SELECTED TEXT =>
Riverdale House is a Victorian mansion located at 89 Graham Road in the Ranmoor area of Sheffield, England. Formerly a private residence, the building, which is Grade II Listed has now been adopted for commercial use and accommodates several small businesses.

==History==
The house was built around 1860 for Charles Henry Firth (1837-1892) of the eminent Sheffield family of steel makers. Charles was the fifth son of Thomas Firth and the brother of Mark Firth. The house was constructed in the Victorian Gothic style and faced south taking in views of the Porter valley and Whiteley Woods. Firth lived at Riverdale house after his marriage to his wife Adelaide in 1860, who died at a young age in 1875. Firth himself died in December 1892 in Bath after suffering from gout for some time. Marianne Firth (Charles second wife) remained at Riverdale House for several years, along with her children and second husband.

Stored data entries:
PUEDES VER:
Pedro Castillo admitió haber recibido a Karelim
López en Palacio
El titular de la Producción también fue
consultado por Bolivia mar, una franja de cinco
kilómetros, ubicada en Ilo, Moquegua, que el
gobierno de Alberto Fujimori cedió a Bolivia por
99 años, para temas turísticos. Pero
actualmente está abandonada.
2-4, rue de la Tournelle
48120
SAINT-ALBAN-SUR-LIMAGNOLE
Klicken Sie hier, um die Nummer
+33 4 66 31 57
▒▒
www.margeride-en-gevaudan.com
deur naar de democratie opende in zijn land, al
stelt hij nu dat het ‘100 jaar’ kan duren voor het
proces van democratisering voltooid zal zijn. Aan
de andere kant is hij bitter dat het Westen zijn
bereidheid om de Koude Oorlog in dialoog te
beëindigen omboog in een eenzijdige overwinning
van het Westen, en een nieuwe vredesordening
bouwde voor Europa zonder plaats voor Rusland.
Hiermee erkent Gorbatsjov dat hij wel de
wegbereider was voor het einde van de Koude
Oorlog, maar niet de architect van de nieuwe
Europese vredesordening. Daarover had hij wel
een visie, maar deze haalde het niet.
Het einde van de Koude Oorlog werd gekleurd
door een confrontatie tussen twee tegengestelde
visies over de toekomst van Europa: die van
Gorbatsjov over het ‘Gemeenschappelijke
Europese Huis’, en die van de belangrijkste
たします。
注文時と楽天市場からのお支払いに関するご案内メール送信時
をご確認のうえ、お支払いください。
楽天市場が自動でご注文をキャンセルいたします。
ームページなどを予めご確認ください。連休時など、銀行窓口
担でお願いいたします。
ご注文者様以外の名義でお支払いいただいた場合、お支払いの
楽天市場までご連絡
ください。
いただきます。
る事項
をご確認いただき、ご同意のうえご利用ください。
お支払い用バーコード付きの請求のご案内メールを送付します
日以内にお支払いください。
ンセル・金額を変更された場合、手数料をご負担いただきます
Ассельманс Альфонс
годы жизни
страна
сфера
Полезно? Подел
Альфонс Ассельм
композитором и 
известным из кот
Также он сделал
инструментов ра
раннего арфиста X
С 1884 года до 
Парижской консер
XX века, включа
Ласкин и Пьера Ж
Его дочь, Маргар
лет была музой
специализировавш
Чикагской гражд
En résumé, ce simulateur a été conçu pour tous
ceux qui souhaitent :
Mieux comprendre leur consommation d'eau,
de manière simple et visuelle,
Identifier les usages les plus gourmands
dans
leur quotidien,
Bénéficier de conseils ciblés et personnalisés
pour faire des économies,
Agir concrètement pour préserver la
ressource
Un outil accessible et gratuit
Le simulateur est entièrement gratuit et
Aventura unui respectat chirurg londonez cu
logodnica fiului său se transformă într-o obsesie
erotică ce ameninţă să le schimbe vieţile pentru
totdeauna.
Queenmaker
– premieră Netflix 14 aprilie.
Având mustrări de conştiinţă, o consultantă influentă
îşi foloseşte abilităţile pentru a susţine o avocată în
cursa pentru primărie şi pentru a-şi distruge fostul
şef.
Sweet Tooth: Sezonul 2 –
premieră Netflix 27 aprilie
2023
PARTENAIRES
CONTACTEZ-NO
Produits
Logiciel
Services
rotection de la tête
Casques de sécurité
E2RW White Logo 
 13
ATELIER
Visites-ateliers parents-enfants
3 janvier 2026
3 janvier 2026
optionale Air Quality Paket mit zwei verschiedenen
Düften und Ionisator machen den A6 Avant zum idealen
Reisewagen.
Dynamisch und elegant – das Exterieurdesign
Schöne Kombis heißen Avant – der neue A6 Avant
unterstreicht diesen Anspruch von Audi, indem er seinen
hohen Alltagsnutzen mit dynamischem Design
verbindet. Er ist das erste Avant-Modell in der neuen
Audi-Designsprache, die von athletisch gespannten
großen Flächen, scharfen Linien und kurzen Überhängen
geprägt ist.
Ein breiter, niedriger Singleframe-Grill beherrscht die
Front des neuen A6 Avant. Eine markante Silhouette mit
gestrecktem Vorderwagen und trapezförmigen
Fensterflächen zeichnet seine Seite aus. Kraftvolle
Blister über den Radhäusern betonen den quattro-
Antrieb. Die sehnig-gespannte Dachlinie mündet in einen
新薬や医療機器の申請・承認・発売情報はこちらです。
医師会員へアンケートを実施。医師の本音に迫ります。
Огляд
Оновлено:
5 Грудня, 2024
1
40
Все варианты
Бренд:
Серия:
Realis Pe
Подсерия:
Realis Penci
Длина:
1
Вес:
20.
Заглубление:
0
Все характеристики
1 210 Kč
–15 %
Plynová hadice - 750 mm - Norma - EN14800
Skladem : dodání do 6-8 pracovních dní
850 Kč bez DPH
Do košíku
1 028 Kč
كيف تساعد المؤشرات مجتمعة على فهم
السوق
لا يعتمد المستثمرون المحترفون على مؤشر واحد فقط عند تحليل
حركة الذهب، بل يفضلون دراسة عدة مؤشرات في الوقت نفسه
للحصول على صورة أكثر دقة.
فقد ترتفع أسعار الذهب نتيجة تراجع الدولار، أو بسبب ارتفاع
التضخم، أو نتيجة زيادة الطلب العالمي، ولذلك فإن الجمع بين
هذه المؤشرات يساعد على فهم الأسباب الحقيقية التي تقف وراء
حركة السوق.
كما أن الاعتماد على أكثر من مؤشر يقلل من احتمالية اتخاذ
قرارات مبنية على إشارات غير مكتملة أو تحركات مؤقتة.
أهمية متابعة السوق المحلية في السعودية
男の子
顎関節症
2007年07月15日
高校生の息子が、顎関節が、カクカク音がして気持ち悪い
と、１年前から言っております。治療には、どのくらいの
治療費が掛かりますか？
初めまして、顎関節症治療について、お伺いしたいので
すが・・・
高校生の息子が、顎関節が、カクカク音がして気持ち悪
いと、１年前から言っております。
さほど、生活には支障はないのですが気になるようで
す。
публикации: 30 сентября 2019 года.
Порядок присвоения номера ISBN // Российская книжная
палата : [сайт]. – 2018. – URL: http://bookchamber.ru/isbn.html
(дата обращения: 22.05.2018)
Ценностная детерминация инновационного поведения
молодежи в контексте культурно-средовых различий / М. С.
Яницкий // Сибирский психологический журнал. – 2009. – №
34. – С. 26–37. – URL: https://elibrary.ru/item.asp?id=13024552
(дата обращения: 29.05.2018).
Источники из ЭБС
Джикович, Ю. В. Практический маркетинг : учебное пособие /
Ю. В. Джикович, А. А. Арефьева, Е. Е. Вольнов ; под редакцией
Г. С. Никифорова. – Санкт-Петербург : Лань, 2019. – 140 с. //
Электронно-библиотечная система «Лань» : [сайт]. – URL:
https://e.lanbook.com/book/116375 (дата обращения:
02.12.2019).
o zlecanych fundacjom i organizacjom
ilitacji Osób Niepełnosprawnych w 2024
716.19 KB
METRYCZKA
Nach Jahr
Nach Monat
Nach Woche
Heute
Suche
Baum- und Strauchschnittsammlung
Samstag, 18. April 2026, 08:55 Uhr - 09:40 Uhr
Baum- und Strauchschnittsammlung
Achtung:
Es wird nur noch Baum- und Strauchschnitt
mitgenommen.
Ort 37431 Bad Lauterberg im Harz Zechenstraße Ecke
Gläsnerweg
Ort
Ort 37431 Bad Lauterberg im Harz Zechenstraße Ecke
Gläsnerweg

TASKS TO CARRY OUT =>
1 - Please rewrite the Riverdale House text starting with "Riverdale House is" and going on through "several small businesses.", putting "villa" in place of "mansion".
2 - According to the Riverdale House text, in which city did Charles Henry Firth die?

WRITTEN RESPONSES =>
1 -
Riverdale House is a Victorian villa located at 89 Graham Road in the Ranmoor area of Sheffield, England. Formerly a private residence, the building, which is Grade II Listed has now been adopted for commercial use and accommodates several small businesses.

2 - Bath